South African motorists can expect significant changes in the country’s fuel station market over the coming years, according to media network 'My Broadband ZA.
The most recent development was Dutch-Swiss oil giant Vitol Energy’s subsidiary, Vivo Energy, finalising its acquisition of 100% of Engen stations in South Africa.
The company announced the transaction’s completion shortly after the Competition Tribunal approved Vivo Energy’s purchase of Malaysian firm Petronas’s 74% stake in Engen.
Engen has over 1,300 local service stations in South Africa, making it the country’s biggest fuel distributor. Vivo Energy has over 2,600 stations across 27 other African countries. These stations operate either under the Engen or Shell brands.

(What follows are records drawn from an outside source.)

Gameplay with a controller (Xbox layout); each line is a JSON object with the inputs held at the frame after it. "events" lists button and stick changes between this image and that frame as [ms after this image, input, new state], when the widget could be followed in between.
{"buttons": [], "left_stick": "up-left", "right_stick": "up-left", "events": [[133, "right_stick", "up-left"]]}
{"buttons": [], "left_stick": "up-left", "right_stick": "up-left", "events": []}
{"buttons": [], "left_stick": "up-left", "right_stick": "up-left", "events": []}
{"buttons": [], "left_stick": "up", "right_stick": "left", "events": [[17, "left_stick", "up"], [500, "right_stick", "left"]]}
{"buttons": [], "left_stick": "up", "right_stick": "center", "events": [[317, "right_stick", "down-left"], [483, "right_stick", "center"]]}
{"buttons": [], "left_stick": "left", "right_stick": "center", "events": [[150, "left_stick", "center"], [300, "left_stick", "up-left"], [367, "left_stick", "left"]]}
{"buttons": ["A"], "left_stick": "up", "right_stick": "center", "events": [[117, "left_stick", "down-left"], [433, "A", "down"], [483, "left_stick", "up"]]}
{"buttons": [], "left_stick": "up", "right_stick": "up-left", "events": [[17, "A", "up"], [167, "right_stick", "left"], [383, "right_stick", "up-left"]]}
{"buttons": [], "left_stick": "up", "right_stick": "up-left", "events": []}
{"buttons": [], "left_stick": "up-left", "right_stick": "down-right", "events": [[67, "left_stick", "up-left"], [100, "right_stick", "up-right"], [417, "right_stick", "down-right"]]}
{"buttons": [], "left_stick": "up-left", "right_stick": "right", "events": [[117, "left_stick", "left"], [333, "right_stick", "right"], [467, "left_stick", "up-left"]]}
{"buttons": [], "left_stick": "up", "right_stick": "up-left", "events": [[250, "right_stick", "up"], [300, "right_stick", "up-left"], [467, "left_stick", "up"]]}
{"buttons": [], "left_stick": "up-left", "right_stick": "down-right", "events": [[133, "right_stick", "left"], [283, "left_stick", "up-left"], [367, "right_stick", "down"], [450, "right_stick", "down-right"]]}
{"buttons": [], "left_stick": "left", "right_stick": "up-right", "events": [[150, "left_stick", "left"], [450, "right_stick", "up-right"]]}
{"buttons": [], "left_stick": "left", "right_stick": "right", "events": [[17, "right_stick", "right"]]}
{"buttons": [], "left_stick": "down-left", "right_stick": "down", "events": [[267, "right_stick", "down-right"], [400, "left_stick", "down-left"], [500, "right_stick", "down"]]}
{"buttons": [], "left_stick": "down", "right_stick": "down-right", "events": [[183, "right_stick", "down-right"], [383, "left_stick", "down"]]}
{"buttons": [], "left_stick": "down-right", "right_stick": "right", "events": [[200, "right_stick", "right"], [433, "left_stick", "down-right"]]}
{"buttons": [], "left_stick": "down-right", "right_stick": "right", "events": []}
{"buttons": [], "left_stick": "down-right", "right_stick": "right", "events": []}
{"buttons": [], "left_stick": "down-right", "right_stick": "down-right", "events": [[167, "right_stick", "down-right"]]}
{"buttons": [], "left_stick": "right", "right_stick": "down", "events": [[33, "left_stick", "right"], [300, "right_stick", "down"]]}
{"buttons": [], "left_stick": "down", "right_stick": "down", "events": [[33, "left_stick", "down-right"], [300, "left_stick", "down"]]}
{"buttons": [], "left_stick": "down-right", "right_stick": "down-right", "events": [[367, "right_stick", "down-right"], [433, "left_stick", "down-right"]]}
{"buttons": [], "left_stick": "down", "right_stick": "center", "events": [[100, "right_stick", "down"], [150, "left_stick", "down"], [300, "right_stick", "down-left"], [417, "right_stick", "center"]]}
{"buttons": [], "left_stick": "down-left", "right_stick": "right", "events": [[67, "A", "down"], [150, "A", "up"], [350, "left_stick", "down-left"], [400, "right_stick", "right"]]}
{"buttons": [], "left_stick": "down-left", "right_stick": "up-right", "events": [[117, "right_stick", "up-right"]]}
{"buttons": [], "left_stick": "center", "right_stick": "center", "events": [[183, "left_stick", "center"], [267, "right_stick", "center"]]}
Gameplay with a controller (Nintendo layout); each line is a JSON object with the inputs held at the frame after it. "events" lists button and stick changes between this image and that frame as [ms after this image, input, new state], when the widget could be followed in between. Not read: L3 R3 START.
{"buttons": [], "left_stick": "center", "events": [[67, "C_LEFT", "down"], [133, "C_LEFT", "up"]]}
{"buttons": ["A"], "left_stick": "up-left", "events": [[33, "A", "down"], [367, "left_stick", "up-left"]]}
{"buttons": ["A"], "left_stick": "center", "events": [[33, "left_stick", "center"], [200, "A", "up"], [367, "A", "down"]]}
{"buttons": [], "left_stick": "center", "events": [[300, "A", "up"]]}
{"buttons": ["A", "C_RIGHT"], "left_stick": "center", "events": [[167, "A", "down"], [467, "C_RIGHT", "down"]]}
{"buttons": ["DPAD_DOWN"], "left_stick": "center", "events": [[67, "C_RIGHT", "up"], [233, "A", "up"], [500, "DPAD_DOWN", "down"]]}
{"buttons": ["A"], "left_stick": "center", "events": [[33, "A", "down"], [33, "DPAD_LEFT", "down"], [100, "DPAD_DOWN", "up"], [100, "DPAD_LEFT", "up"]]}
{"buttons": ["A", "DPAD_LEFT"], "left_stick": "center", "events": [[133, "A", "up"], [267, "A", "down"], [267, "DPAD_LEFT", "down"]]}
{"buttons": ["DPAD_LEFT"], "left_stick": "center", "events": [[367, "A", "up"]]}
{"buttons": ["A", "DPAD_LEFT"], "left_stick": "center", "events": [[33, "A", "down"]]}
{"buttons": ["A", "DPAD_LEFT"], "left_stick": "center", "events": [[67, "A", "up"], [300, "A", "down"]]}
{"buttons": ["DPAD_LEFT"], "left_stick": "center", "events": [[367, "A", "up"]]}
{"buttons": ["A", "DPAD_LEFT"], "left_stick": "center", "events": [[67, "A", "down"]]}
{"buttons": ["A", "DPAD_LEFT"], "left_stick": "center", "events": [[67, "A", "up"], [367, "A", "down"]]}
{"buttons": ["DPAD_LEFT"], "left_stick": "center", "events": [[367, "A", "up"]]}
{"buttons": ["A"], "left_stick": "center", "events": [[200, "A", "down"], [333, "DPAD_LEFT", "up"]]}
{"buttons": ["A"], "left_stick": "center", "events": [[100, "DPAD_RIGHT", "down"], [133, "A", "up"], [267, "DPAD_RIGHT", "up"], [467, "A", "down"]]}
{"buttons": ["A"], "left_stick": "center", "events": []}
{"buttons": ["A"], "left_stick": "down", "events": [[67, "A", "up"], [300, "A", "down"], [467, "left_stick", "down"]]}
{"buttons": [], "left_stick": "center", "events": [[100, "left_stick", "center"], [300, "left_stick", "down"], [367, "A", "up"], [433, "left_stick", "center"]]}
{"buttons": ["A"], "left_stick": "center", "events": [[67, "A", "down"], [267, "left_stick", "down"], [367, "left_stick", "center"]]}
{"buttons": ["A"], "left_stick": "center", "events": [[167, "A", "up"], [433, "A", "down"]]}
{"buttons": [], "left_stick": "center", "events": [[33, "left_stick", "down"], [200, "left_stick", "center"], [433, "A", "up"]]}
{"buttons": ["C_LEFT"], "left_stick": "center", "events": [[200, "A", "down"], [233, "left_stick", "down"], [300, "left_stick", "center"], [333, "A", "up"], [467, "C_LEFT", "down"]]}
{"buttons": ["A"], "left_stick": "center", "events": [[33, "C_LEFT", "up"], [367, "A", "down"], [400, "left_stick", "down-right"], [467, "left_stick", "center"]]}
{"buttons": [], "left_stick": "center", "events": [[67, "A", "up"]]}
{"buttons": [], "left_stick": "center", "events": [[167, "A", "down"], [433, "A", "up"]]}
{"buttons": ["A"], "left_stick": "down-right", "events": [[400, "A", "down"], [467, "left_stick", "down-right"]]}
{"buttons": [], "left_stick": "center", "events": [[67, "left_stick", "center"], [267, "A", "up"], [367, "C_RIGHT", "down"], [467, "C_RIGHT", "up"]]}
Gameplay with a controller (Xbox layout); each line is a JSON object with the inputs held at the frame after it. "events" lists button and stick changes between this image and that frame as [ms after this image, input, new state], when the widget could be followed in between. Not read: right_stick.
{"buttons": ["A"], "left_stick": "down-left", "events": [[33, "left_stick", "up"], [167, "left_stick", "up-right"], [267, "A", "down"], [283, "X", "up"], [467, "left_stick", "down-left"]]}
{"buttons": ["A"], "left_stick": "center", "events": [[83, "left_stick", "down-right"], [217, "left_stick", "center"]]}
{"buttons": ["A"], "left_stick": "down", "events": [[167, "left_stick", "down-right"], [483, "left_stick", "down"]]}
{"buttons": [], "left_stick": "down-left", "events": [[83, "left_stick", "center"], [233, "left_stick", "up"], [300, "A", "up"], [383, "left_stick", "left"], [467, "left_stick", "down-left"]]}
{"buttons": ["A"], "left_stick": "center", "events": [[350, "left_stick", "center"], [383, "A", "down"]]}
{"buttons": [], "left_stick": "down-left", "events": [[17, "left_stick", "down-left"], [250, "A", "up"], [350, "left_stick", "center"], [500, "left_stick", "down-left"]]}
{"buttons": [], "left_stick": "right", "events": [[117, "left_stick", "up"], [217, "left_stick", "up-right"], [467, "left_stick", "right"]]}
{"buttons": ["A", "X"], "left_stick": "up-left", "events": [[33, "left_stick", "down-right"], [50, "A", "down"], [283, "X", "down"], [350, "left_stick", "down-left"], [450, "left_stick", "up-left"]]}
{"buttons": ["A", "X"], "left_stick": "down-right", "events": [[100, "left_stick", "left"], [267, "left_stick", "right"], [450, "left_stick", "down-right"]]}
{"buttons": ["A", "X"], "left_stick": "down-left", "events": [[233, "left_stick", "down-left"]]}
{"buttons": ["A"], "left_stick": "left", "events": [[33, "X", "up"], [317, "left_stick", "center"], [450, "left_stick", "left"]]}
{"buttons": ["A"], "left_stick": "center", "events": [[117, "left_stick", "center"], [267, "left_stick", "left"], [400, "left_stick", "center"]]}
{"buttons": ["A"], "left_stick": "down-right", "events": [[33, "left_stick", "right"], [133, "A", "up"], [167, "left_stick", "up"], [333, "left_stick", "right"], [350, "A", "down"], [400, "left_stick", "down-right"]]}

Following the acquisition, Vivo Energy will have a vast network of 3,900 stations over more than half of Africa’s countries. One major benefit of the takeover for Engen will be access to a significantly larger international fuel distribution network.
As part of the transaction’s conditions, Vitol committed to investing R9.85 billion in South Africa’s retail and fuel infrastructure and solar energy generation over the next five years.
It has also committed to continue buying fuel from Astron’s oil refinery in the Western Cape for 15 years and Sasol and the TotalEnergies Natref refinery in the Free State for ten years.
Vivo Energy said it would only make changes that “add value” and keep a “business as usual” approach for customers, partners, suppliers, and employees.
One thing that is certain is that Engen’s name is going nowhere.
The same cannot be said for Caltex. Its white bunny is set to disappear as all its stations in South Africa and Botswana are being rebranded to Astron Energy, a subsidiary of Glencore.
The rebranding was announced in August 2021 and came three years after Glencore acquired the majority of the former Chevron South Africa, which owned the Caltex brand. Astron continued to operate roughly 800 stations under the Caltex brand as part of a licence agreement.
Changes could also be on the cards for Shell-branded fuel stations.
The British multinational oil company is exiting its retail, transport, and refining operations in South Africa. The news caused a panic over potential job losses at the company’s 600 service stations.
However, Liquid Fuels Wholesalers Association of South Africa’s CEO Peter Morgan said that Shell would likely retain a small shareholding of the retail business through a smaller sub-brand Viva Energy. This brand is not to be confused with Viva Oil, owned by the Royal Energy Group, a South African fuel wholesaler.
Given that Viva Energy operates fuel stations under the Shell brand, the familiar yellow and red stations seem likely to stick around.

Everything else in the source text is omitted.